▸ Work request
Copy each entry precisely as written, and do not carry over the pictures.

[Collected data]
···
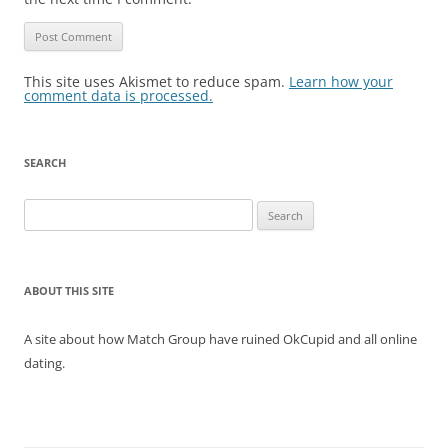
This site uses Akismet to reduce spam.
Learn how your
comment data is processed.
SEARCH
Search
for:
ABOUT THIS SITE
A site about how Match Group have ruined OkCupid and all online
dating.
···
▸ Exercise result
This site uses Akismet to reduce spam.
Learn how your
comment data is processed.
SEARCH
Search
for:
ABOUT THIS SITE
A site about how Match Group have ruined OkCupid and all online
dating.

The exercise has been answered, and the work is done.